Nestes dias lembrei do Véio do Saco, uma figura monstruosa criada pelos adultos para assustar as crianças que não comiam, não obedeciam, não estudavam. “Se continuar desse jeito eu te entrego pro Véio do Saco”, diziam os pais dos meninos (principalmente meninos), contemporâneos a mim. Tremíamos de medo. Qualquer velho mau cuidado, barbudo, que andasse com algum saco (por ironia, todo mendigo barbudo que passava pela rua, levava consigo um saco, aonde cabiam todos os seus pertences) era o Véio do Saco. Corríamos dele em desespero, entrávamos em casa, lavávamos as mãos, repetíamos o almoço (inclusive a salada e os legumes), íamos para a escola e à noite ainda fazíamos as tarefas de casa. Só assim, não seriamos entregues ao Véio, que já levava alguns meninos terríveis no seu saco. Só não sei se o Véio tinha consciência do bem que fazia aos pais dos meninos. Acho que não, pois nunca soube que cobrassem pelos bons serviços prestados.
O tempo passou, os meninos cresceram e viraram pais. A rua onde brincávamos passou a ser uma figura virtual aos meninos de hoje. Eles só a vêem através das janelas dos seus apartamentos e dos carros. Brincar só no parquinho do condomínio, ou no computador.
Até pensei que a figura do Véio do Saco também havia desaparecido, por falta de demanda ou por falta de velhos que transitem por aí. Os pais têm outras formas de fazer com que seus filhos cumpram as suas obrigações com muito mais efetividade (moratória de mesada, interdição da internet, proscrição de shoppings, etc).

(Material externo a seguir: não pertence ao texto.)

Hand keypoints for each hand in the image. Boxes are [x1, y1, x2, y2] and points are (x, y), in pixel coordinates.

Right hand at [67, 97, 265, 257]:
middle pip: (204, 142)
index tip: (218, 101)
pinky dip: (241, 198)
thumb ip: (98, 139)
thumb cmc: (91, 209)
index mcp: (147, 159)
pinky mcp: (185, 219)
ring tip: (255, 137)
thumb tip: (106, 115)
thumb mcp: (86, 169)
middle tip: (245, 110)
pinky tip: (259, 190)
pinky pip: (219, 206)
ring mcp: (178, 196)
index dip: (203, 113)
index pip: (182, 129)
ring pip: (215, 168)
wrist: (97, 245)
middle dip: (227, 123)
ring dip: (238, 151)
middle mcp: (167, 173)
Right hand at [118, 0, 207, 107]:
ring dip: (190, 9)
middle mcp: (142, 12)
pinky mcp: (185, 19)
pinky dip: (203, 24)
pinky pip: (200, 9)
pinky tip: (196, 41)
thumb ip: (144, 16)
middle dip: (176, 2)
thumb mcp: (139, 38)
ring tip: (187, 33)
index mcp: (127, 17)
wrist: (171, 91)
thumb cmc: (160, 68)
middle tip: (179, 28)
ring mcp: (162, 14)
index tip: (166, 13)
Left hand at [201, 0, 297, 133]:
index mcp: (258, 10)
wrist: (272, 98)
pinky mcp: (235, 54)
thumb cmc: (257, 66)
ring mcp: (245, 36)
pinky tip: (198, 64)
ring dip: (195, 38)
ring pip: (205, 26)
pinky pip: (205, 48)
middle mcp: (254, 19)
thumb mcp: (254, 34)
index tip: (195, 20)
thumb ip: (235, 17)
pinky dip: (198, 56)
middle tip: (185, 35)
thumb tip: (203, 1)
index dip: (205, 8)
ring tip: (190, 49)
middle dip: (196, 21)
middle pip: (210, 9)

Mas eu acho que estava enganado. Pelo que tenho visto, os Véios continuam existindo. Apenas se transmutaram, adquiriram novas feições, modernizaram-se, afinal. Talvez não sejam mais tão velhos. Talvez sejam homens, até jovens. Quem sabe, mulheres. Não levam mais os sacos às costas. O termo saco hoje faz mais sentido se o empregarmos naquela denominação pejorativa que todos conhecemos. Ou se o substituirmos por mala, onde enfiam seus troféus violentados e os abandonam em lugares movimentados, como se o perigo de serem flagrados fosse uma excitação a mais, após todo o êxtase atingido com as suas práticas doentias. Mandam mensagens. Marcam encontros. É possível que conheçamos alguns. É possível até que façam parte do nosso convívio. Algumas vezes são pais, mães, padrastos, madrastas, amigos. Quando as vítimas são adolescentes, os Veios podem ser os ex-namorados. Eles não são exclusivamente mendigos, pobres. Alguns enriqueceram muito. Pertencem a todas as classes sociais. Eles estão mimetizados com a sociedade. Não se diferenciam mais. Parecem conosco. E é isto que assusta. O medo do Véio, hoje, passou a ser nosso, dos adultos.

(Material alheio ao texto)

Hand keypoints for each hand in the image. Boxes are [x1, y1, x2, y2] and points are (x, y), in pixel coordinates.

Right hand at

Não existe muita defesa. Não temos como prender nossos filhos. Eles também são filhos do mundo, e terão que conviver com tudo o que o mundo lhes oferece. Podemos transmitir cuidados básicos, instituir alguma proibição, conversar, mas sempre com o risco de sermos considerados chatos. Pode ser a vingança do Véio. Aquela cobrança que eu havia sugerido no começo, lembra? Tô com saudade do Véio da minha infância...

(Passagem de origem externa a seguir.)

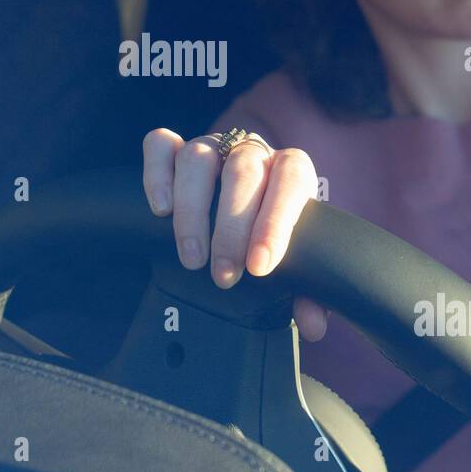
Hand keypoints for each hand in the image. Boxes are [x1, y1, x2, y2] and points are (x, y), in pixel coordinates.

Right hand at [141, 127, 331, 341]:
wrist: (247, 209)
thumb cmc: (271, 235)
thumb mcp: (295, 261)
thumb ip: (308, 292)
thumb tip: (314, 325)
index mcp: (291, 170)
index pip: (290, 181)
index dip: (275, 223)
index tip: (260, 266)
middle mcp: (252, 151)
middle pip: (241, 171)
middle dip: (230, 229)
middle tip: (223, 275)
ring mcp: (213, 147)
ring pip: (198, 159)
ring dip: (192, 211)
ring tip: (191, 258)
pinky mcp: (177, 151)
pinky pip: (161, 146)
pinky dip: (156, 173)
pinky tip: (159, 209)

Um dia desses, eu estava batendo papo com o meu filho, com a televisão ligada. De repente mostraram um resumo (compacto?, melhores momentos?), de todas as atrocidades cometidas contra crianças e adolescentes nos últimos meses. Paramos de conversar. Não propus mudar de canal, nem que deixássemos a sala (até para que ele não me perguntasse o motivo). Pouco depois o observei. Estava olhando fixamente para a TV. Foi assim até o final da matéria. Não disse palavra (coisa muito rara). Em seguida, o ajudei a escovar os dentes, esperei que fizesse xixi, e o levei até a cama. Dei um beijo de boa noite e fui fazer outras coisas. Não demorou muito escutei sua voz me chamando: “Papai, liga a cerca elétrica”. Chorei em silêncio...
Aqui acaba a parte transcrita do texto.